Without using the file system, information stored in a storage medium is useless with no means to know where one piece of information stops and the next one begins.
What is FAT32 & NTFS format?
FAT32 is the most common version of the FAT (File Allocation Table) file system, created by Microsoft in 1977. FAT32 is one of the oldest of the three file systems available to Windows, so it is not as efficient or advanced as NTFS &exFAT.
It uses the File Allocation Table to describe the allocation stats of the clusters in a file system and the link relationship between each. Also, FAT32 is an upgraded version of FAT16 designed to overcome the limitations of FAT16 and add support for larger media.

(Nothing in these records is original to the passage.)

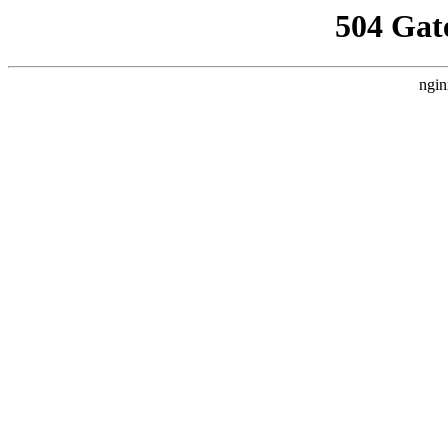
504 Gat
ngin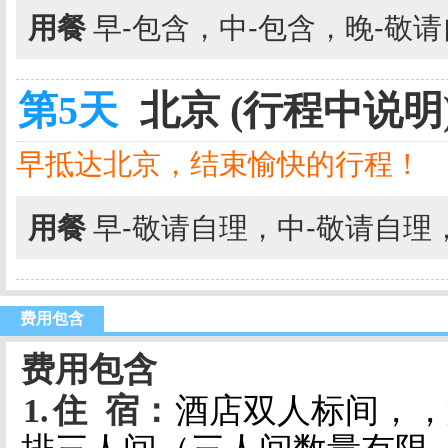
用餐
早-包含，中-包含，晚-敬
第5天
北京 (行程中说明
早抵达北京，结束愉快的行程！
用餐
早-敬请自理，中-敬请自理
费用包含
费用包含
1.
住
宿：
酒店双人标间，，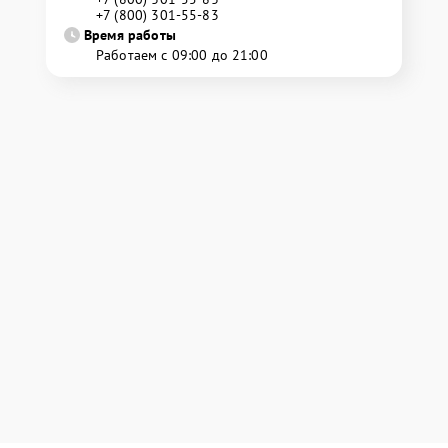
+7 (800) 301-55-83
Время работы
Работаем с 09:00 до 21:00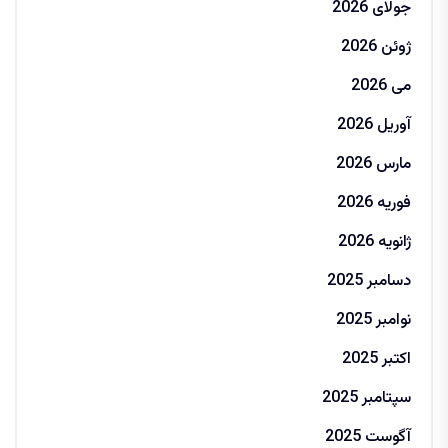
جولای 2026
ژوئن 2026
می 2026
آوریل 2026
مارس 2026
فوریه 2026
ژانویه 2026
دسامبر 2025
نوامبر 2025
اکتبر 2025
سپتامبر 2025
آگوست 2025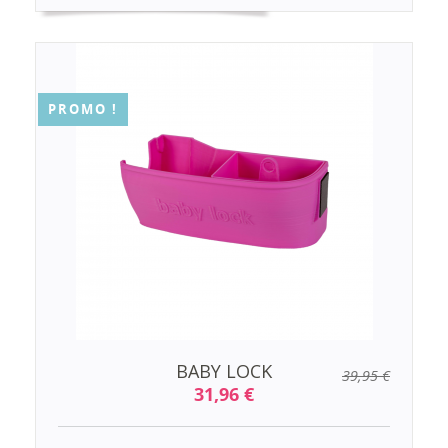
PROMO !
BABY LOCK
39,95 €
31,96 €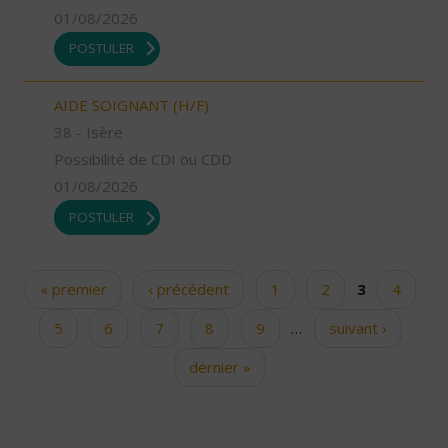
01/08/2026
POSTULER
AIDE SOIGNANT (H/F)
38 - Isère
Possibilité de CDI ou CDD
01/08/2026
POSTULER
« premier
‹ précédent
1
2
3
4
Pages
5
6
7
8
9
…
suivant ›
dernier »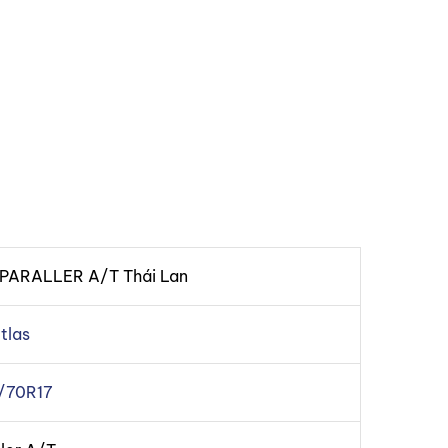
 PARALLER A/T Thái Lan
tlas
/70R17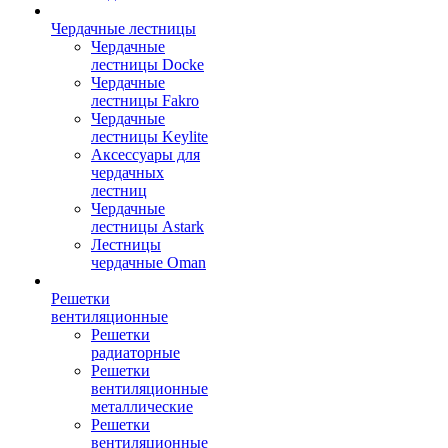
Чердачные лестницы
Чердачные
лестницы Docke
Чердачные
лестницы Fakro
Чердачные
лестницы Keylite
Аксессуары для
чердачных
лестниц
Чердачные
лестницы Astark
Лестницы
чердачные Oman
Решетки
вентиляционные
Решетки
радиаторные
Решетки
вентиляционные
металлические
Решетки
вентиляционные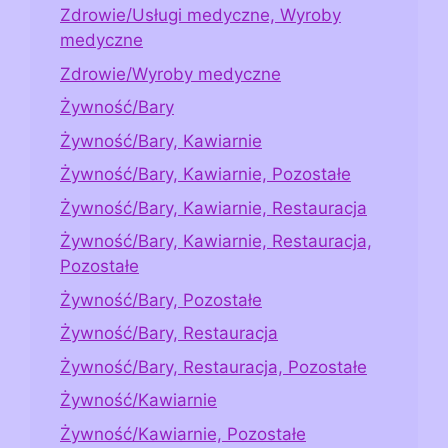
Zdrowie/Usługi medyczne, Wyroby
medyczne
Zdrowie/Wyroby medyczne
Żywność/Bary
Żywność/Bary, Kawiarnie
Żywność/Bary, Kawiarnie, Pozostałe
Żywność/Bary, Kawiarnie, Restauracja
Żywność/Bary, Kawiarnie, Restauracja,
Pozostałe
Żywność/Bary, Pozostałe
Żywność/Bary, Restauracja
Żywność/Bary, Restauracja, Pozostałe
Żywność/Kawiarnie
Żywność/Kawiarnie, Pozostałe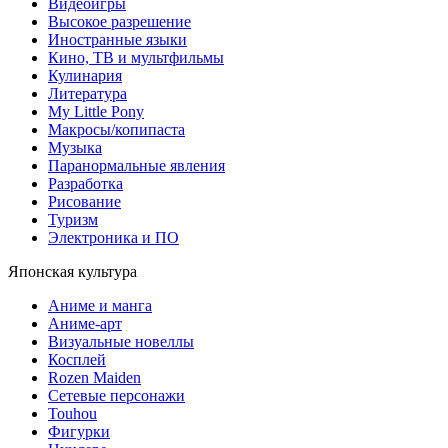
Видеоигры
Высокое разрешение
Иностранные языки
Кино, ТВ и мультфильмы
Кулинария
Литература
My Little Pony
Макросы/копипаста
Музыка
Паранормальные явления
Разработка
Рисование
Туризм
Электроника и ПО
Японская культура
Аниме и манга
Аниме-арт
Визуальные новеллы
Косплей
Rozen Maiden
Сетевые персонажи
Touhou
Фигурки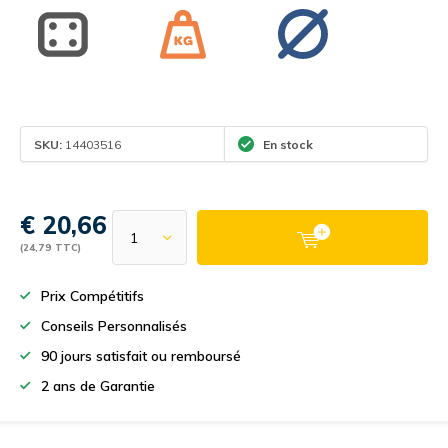
SKU:
14403516
En stock
€ 20,66
(24,79 TTC)
Prix Compétitifs
Conseils Personnalisés
90 jours satisfait ou remboursé
2 ans de Garantie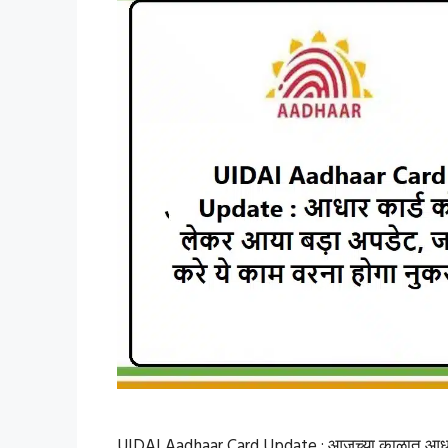
UIDAI Aadhaar Card Update : आजच्या काळात आधार कार्ड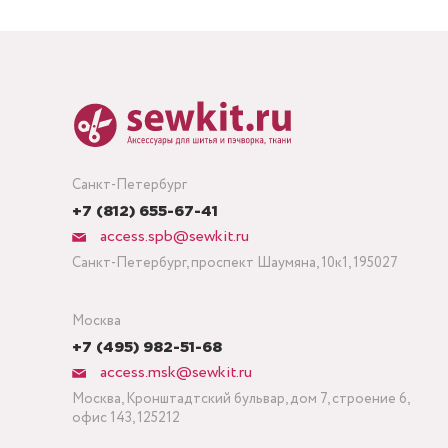
Санкт-Петербург
+7 (812) 655-67-41
access.spb@sewkit.ru
Санкт-Петербург, проспект Шаумяна, 10к1, 195027
Москва
+7 (495) 982-51-68
access.msk@sewkit.ru
Москва, Кронштадтский бульвар, дом 7, строение 6,
офис 143, 125212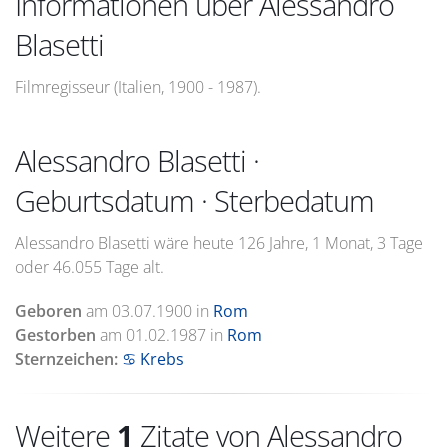
Informationen über Alessandro
Blasetti
Filmregisseur (Italien, 1900 - 1987).
Alessandro Blasetti ·
Geburtsdatum · Sterbedatum
Alessandro Blasetti wäre heute 126 Jahre, 1 Monat, 3 Tage
oder 46.055 Tage alt.
Geboren
am
03.07.1900
in
Rom
Gestorben
am
01.02.1987
in
Rom
Sternzeichen:
♋ Krebs
Weitere
1
Zitate von Alessandro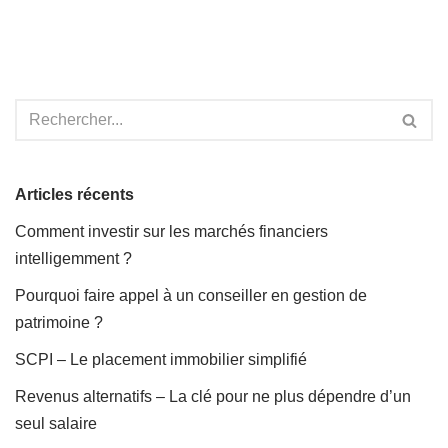
Articles récents
Comment investir sur les marchés financiers
intelligemment ?
Pourquoi faire appel à un conseiller en gestion de
patrimoine ?
SCPI – Le placement immobilier simplifié
Revenus alternatifs – La clé pour ne plus dépendre d’un
seul salaire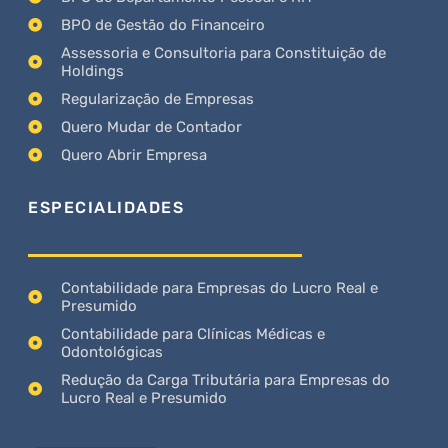
BPO de Gestão do Financeiro
Assessoria e Consultoria para Constituição de
Holdings
Regularização de Empresas
Quero Mudar de Contador
Quero Abrir Empresa
ESPECIALIDADES
Contabilidade para Empresas do Lucro Real e
Presumido
Contabilidade para Clínicas Médicas e
Odontológicas
Redução da Carga Tributária para Empresas do
Lucro Real e Presumido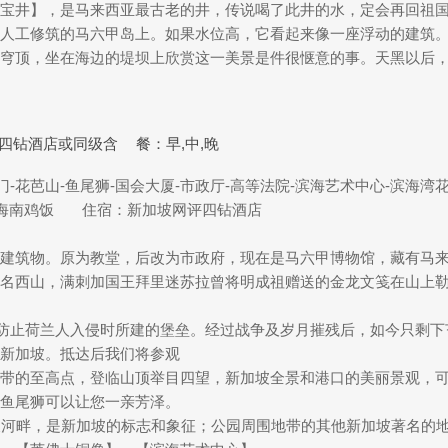
宝井】，是马来西亚最古老的井，传说喝了此井的水，定会再回祖
人工修筑的马六甲岛上。如果水位高，它看起来像一座浮动的建筑
穹顶，坐在海边的堤坝上欣赏这一美景是件很惬意的事。天黑以后
四钻酒店或同级含
餐：早,中,晚
-花芭山-鱼尾狮-国会大厦-市政厅-高等法院-滨海艺术中心-滨海湾
：海南鸡饭 住宿：新加坡网评四钻酒店
建筑物。原为教堂，后改为市政府，现在是马六甲博物馆，藏有马
名西山，满刺加国王拜里迷苏拉曾将明成祖赠送的金龙文笺在山上
年为防止荷兰人入侵时所建的堡垒。经过战争及岁月摧残后，如今只剩
新加坡。抵达后我们将参观
带的至高点，登临山顶举目四望，新加坡全景和港口的美丽景观，
鱼尾狮可以让您一亲芳泽。
坡河畔，是新加坡的标志和象征；公园周围地带的其他新加坡著名的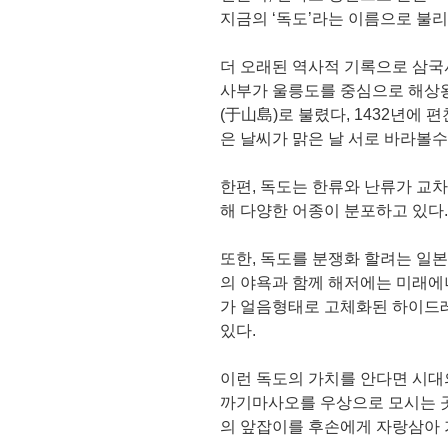
지금의 ‘독도’라는 이름으로 불리
더 오래된 역사적 기록으로 삼국사
사부가 울릉도를 중심으로 해상
(于山島)로 불렸다, 1432년에
은 날씨가 맑은 날 서로 바라볼수
한편, 독도는 한류와 난류가 교
해 다양한 어종이 분포하고 있다.
또한, 독도를 분쟁화 할려는 일
의 야욕과 함께 해저에는 미래
가 얼음형태로 고체화된 하이드
있다.
이런 독도의 가치를 안다면 시대
까기마사오를 우상으로 모시는 곳
의 앞잡이를 후손에게 자랑삼아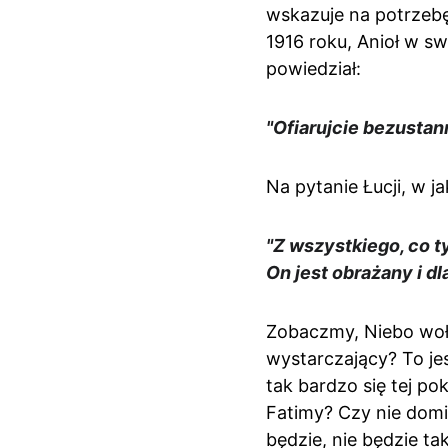
wskazuje na potrzebę 
1916 roku, Anioł w sw
powiedział:
"Ofiarujcie bezusta
Na pytanie Łucji, w j
"Z wszystkiego, co t
On jest obrażany i d
Zobaczmy, Niebo woła
wystarczający? To je
tak bardzo się tej po
Fatimy? Czy nie domi
będzie, nie będzie ta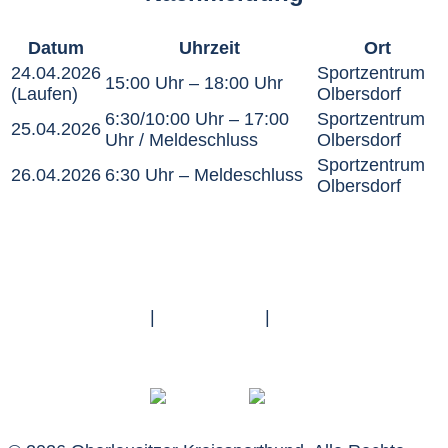
Datum
Uhrzeit
Ort
24.04.2026
Sportzentrum
15:00 Uhr – 18:00 Uhr
(Laufen)
Olbersdorf
6:30/10:00 Uhr – 17:00
Sportzentrum
25.04.2026
Uhr / Meldeschluss
Olbersdorf
Sportzentrum
26.04.2026
6:30 Uhr – Meldeschluss
Olbersdorf
Impressum
|
Datenschutz
|
Barrierefreiheit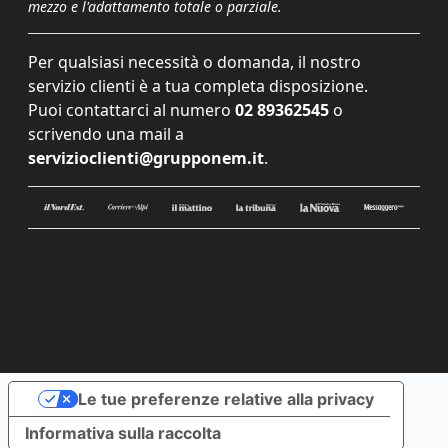
mezzo e l'adattamento totale o parziale.
Per qualsiasi necessità o domanda, il nostro
servizio clienti è a tua completa disposizione.
Puoi contattarci al numero
02 89362545
o
scrivendo una mail a
servizioclienti@grupponem.it
.
Le tue preferenze relative alla privacy
Informativa sulla raccolta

NTFS stands for New Technology File System. It was developed by Microsoft in 1993. Starting with Windows NT 3.1, it is the default file system of the Windows NT family. It is introduced as a replacement for the FAT file system; NTFS is packed with modern features not available to FAT32 and exFAT. NTFS supports file permissions for security, a change journal that can help quickly recover errors if your computer crashes, shadow copies for backups, encryption, disk quota limits, hard links, and various other features
Which is Faster?
If we are comparing the file system in the parameter of data transfer speed, NTFS is tested to be faster than FAT32 as it is more advanced than FAT32. However, the data transfer speed depends on many other factors including the drive technology like HDD, SDD, flash NTFS file system has been tested to be faster than FAT32 on most benchmarks. Both file systems have their own advantages, there is no clear-cut answer to it.
If you need the disk for a Windows-only environment, NTFS is the best choice. If you want to exchange files (even occasionally) with a non-Windows system like a Mac or Linux, then FAT32 will give you fewer problems, as long as your file sizes are smaller than 4GB.